Treeging
This addresses the need for robust prediction models in spatial and space-time data analysis, offering a hybrid approach that mitigates weaknesses of existing methods, though it appears incremental in combining known techniques.
The paper tackles the problem of spatial and space-time prediction by combining regression trees and kriging into an ensemble algorithm called Treeging, which performs well across varied simulations and outperforms competitors like ordinary kriging and random forest in predicting atmospheric pollutants.
Treeging combines the flexible mean structure of regression trees with the covariance-based prediction strategy of kriging into the base learner of an ensemble prediction algorithm. In so doing, it combines the strengths of the two primary types of spatial and space-time prediction models: (1) models with flexible mean structures (often machine learning algorithms) that assume independently distributed data, and (2) kriging or Gaussian Process (GP) prediction models with rich covariance structures but simple mean structures. We investigate the predictive accuracy of treeging across a thorough and widely varied battery of spatial and space-time simulation scenarios, comparing it to ordinary kriging, random forest and ensembles of ordinary kriging base learners.

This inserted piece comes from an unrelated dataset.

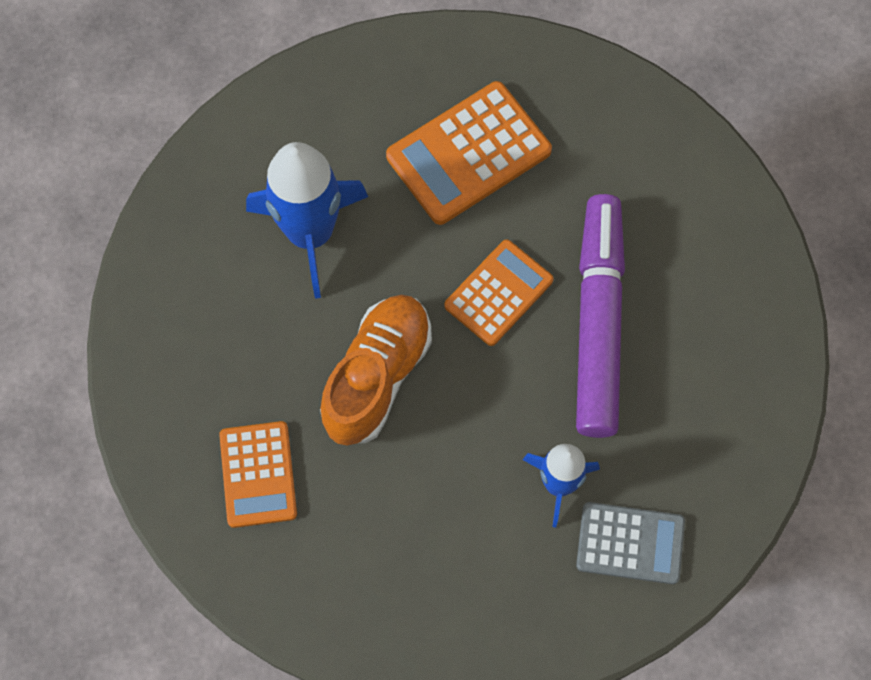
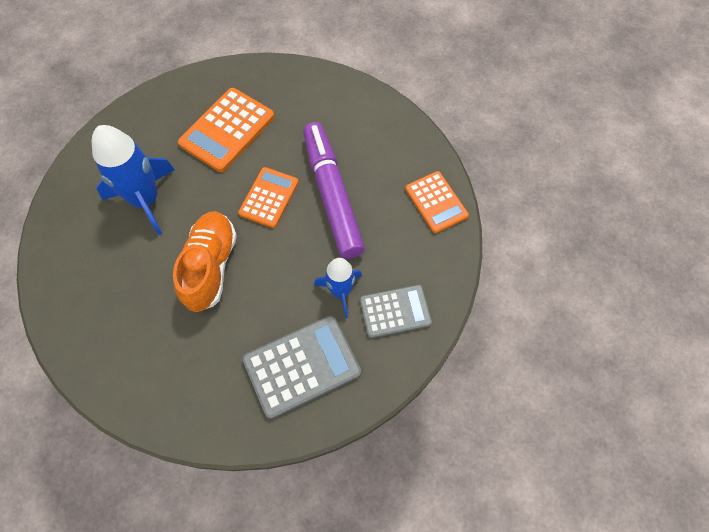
camera: 20 degrees left, 5 degrees down
orange calculator [219,421,297,528] -> orange calculator moved to [405,171,469,233]
none -> grey calculator [242,316,361,419]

Treeging performs well across the board, whereas kriging suffers when dependence is weak or in the presence of spurious covariates, and random forest suffers when the covariates are less informative. Treeging also outperforms these competitors in predicting atmospheric pollutants (ozone and PM$_{2.5}$) in several case studies. We examine sensitivity to tuning parameters (number of base learners and training data sampling proportion), finding they follow the familiar intuition of their random forest counterparts. We include a discussion of scaleability, noting that any covariance approximation techniques that expedite kriging (GP) may be similarly applied to expedite treeging.